Я вернулась к себе в палату, чувствуя себя больной и опустошенной. Снова я ощутила, что мое настроение зависит от Дэвида: когда он улыбался, я была на седьмом небе от счастья, когда я впадала у него в немилость, то чувствовала себя одинокой и потерянной, словно ребенок, заблудившийся в темноте.
Я вспомнила свой первый день в Райминстере, то, как поразил и заинтересовал меня доктор Коллендер. Если бы я знала тогда, что от него будет зависеть мое эмоциональное состояние, возможно, я бы убралась отсюда, пока еще на сердце у меня было легко и свободно.
Неужели убралась бы? Веселая и беззаботная, раньше я жила практически на поверхности жизни. Сам того не сознавая, Дэвид Коллендер навсегда изменил мою жизнь.
Хотя в некотором роде он сделал меня лучше: любовь научила меня быть более чуткой и внимательной к другим людям, особенно к пациентам.
Именно поэтому меня так расстроили его последние слова. Уж кто угодно, только не я стану рассматривать психические заболевания как предмет для шутки.
Мне было очень больно от такой несправедливости.
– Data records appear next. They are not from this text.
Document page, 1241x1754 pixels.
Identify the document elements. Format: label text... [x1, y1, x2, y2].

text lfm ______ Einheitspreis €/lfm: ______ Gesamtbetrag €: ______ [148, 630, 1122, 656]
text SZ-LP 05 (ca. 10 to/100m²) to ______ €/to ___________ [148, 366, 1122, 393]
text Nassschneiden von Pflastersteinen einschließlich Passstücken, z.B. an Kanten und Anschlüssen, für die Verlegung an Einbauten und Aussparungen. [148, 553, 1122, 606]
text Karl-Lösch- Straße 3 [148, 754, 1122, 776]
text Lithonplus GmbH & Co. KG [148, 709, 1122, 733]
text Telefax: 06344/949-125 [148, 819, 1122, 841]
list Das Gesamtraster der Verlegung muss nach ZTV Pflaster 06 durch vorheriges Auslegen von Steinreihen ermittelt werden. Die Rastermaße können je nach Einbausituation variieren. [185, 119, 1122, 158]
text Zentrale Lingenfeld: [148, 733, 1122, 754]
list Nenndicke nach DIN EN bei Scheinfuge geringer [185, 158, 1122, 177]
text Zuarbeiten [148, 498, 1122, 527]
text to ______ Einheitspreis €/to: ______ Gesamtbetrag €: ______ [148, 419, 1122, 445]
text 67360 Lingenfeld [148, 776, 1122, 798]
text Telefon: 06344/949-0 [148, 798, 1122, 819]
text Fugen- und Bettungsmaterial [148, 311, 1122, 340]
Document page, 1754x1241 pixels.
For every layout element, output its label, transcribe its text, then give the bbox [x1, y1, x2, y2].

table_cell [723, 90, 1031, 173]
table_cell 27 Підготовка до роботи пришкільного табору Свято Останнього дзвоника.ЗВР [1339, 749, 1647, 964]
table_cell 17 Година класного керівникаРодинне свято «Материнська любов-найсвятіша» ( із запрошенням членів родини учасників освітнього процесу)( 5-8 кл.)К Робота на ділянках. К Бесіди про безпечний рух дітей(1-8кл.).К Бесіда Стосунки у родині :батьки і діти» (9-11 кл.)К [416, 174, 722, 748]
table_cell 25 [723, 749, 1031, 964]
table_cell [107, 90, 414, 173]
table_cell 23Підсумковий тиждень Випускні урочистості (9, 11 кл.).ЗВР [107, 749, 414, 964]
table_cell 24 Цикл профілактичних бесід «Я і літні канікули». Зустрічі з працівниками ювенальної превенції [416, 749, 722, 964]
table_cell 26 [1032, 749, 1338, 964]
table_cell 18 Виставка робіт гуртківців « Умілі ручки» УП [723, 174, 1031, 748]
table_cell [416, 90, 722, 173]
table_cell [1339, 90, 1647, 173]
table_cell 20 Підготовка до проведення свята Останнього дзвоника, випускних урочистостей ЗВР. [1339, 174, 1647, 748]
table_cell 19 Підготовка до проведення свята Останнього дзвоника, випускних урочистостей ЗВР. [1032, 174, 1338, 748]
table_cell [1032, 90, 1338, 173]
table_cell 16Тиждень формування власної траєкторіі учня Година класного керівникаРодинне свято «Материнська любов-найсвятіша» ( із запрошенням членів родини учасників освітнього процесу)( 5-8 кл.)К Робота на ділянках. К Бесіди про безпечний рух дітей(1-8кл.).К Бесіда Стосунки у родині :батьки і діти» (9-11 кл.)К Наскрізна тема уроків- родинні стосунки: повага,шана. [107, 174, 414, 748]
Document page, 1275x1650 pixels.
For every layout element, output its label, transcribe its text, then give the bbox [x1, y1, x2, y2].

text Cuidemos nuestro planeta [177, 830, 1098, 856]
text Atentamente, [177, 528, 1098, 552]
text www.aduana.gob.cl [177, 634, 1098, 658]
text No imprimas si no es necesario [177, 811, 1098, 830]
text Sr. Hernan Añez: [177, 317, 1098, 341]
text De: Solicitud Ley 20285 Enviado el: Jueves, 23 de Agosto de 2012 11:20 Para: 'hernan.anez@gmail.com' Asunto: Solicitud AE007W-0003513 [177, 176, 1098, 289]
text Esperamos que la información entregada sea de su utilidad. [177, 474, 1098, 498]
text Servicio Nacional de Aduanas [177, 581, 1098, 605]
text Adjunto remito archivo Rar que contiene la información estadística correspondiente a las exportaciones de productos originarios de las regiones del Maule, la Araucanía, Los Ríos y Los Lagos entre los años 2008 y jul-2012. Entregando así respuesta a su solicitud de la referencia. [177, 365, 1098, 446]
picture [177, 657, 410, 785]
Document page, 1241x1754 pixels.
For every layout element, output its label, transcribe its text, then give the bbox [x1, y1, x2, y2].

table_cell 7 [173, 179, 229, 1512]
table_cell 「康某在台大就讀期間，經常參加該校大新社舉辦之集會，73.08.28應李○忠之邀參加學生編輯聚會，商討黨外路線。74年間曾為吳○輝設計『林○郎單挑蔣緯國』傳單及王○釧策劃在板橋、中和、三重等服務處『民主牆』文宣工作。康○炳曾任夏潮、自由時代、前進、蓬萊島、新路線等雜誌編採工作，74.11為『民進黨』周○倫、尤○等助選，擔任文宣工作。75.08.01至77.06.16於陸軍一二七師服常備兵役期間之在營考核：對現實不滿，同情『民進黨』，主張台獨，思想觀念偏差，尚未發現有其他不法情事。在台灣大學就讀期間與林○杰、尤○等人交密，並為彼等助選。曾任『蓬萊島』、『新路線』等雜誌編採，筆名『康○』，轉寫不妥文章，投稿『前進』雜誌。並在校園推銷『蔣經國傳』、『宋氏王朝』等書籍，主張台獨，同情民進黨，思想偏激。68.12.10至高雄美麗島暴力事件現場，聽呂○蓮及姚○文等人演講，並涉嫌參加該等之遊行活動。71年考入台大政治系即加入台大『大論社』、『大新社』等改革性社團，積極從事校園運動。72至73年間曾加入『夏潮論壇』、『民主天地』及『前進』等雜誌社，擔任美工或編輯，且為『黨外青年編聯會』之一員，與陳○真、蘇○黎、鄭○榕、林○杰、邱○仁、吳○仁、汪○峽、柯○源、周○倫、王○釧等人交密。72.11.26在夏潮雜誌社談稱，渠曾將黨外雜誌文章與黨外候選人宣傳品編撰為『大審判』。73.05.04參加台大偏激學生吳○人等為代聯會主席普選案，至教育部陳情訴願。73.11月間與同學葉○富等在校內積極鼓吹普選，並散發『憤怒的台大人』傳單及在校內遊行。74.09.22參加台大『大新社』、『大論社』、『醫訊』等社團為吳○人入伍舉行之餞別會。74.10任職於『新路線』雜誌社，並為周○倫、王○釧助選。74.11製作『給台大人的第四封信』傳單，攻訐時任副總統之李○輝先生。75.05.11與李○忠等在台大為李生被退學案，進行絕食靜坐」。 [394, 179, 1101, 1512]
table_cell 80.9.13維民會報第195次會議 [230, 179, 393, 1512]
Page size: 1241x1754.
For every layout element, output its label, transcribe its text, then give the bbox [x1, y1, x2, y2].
После столь неприятного рабочего дня мне не хотелось снова встречаться с инициативной группой по организации шоу, собрание которой было назначено на этот вечер. Но все же я туда пошла, зная, что меня будет ждать Иуда. Вообще-то он мне очень нравился и с ним было весело, но я знала, что мы никогда не сможем быть больше чем друзьями. Но меня вполне устроило бы, если бы окружающие начали связывать наши имена. Так мне легче было бы скрывать мою тайную страсть к Дэвиду Коллендеру.
В этот вечер собрание началось с чернового прогона разных кусков шоу. К моему удивлению, на сцену очень уверенно поднялась Эйлин Дьюнн.
— Я бы хотела показать вам некоторых лиц из персонала нашей клиники, — провозгласила она.
То, что последовало за этим, было одной из талантливейших пародий, какие я когда-либо видела. Вряд ли был хотя бы один человек, которого бы мы не узнали.
Каждое новое лицо мы встречали с криками одобрения и удовольствия. Доктор Ингрэм, дородный и напыщенный, мистер Хорас Мэйхью, сестра-хозяйка, сестра-смотрительница… Это было не только невероятно смешно, но и остросатирично. Когда Эйлин наконец поклонилась и сошла со сцены, раздался гром аплодисментов.